YOUR INSTRUCTIONS: Retype the lines below without any change, starting with the first line and ending with the line that contains "The reading is 4300 rpm", including that line.

=== RECORDED INFORMATION ===

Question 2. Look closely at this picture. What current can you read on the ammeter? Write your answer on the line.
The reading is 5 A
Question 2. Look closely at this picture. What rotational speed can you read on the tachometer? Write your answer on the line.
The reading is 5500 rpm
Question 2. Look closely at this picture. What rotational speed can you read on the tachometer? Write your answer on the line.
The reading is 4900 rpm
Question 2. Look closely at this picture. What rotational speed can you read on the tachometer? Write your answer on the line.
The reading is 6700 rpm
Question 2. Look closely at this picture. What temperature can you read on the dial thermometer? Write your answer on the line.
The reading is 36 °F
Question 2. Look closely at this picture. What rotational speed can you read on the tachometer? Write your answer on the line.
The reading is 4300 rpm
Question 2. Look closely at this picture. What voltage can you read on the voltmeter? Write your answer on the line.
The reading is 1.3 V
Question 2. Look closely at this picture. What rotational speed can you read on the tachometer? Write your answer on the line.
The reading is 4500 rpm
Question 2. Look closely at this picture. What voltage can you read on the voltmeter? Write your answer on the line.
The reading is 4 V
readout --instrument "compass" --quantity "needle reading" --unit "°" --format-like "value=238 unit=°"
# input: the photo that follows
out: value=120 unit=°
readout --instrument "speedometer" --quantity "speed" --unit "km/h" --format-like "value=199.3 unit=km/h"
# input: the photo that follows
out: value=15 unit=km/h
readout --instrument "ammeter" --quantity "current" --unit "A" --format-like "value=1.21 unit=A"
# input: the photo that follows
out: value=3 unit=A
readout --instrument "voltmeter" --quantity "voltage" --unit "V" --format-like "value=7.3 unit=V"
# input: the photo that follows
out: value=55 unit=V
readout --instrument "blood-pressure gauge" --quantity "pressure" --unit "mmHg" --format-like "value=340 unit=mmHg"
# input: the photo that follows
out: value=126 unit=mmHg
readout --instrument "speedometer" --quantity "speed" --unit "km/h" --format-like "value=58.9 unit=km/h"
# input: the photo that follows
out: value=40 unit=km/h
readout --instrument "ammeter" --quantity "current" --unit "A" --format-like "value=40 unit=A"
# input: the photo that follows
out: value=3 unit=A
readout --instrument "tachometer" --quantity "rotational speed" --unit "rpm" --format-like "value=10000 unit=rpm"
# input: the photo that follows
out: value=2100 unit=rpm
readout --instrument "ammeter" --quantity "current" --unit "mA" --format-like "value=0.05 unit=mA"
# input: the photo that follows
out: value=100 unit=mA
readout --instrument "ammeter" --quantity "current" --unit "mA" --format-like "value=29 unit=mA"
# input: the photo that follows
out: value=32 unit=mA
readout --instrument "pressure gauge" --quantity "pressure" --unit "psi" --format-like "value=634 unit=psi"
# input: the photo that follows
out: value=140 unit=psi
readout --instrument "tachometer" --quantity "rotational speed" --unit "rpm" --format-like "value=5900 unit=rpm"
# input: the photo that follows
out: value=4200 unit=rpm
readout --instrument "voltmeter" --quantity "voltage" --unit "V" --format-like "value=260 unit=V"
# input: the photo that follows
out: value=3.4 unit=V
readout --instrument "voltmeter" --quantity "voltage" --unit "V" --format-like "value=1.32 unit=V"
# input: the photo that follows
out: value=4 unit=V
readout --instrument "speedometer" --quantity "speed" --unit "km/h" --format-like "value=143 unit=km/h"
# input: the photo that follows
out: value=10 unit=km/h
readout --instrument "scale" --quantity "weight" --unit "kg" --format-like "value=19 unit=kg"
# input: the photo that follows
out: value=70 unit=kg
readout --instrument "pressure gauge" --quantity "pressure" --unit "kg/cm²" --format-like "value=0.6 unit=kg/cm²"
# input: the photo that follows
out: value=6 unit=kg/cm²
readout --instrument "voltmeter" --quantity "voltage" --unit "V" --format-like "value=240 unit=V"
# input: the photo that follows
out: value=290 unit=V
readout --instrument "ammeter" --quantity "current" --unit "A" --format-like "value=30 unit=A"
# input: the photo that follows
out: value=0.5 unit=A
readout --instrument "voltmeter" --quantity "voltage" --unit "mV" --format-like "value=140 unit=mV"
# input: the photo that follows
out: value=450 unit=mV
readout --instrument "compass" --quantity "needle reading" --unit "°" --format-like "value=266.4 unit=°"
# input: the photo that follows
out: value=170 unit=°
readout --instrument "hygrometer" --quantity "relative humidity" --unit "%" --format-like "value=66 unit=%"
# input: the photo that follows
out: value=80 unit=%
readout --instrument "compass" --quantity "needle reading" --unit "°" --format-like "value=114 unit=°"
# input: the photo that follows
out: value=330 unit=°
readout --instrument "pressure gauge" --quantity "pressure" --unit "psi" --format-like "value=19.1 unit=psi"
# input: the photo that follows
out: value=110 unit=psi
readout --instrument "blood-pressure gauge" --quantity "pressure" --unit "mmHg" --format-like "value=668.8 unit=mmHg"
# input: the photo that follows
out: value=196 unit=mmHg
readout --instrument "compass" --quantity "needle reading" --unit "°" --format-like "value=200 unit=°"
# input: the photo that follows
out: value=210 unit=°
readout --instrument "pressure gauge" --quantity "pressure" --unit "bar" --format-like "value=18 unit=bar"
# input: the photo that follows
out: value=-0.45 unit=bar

===

SOLUTION TO THIS TASK:
Question 2. Look closely at this picture. What current can you read on the ammeter? Write your answer on the line.
The reading is 5 A
Question 2. Look closely at this picture. What rotational speed can you read on the tachometer? Write your answer on the line.
The reading is 5500 rpm
Question 2. Look closely at this picture. What rotational speed can you read on the tachometer? Write your answer on the line.
The reading is 4900 rpm
Question 2. Look closely at this picture. What rotational speed can you read on the tachometer? Write your answer on the line.
The reading is 6700 rpm
Question 2. Look closely at this picture. What temperature can you read on the dial thermometer? Write your answer on the line.
The reading is 36 °F
Question 2. Look closely at this picture. What rotational speed can you read on the tachometer? Write your answer on the line.
The reading is 4300 rpm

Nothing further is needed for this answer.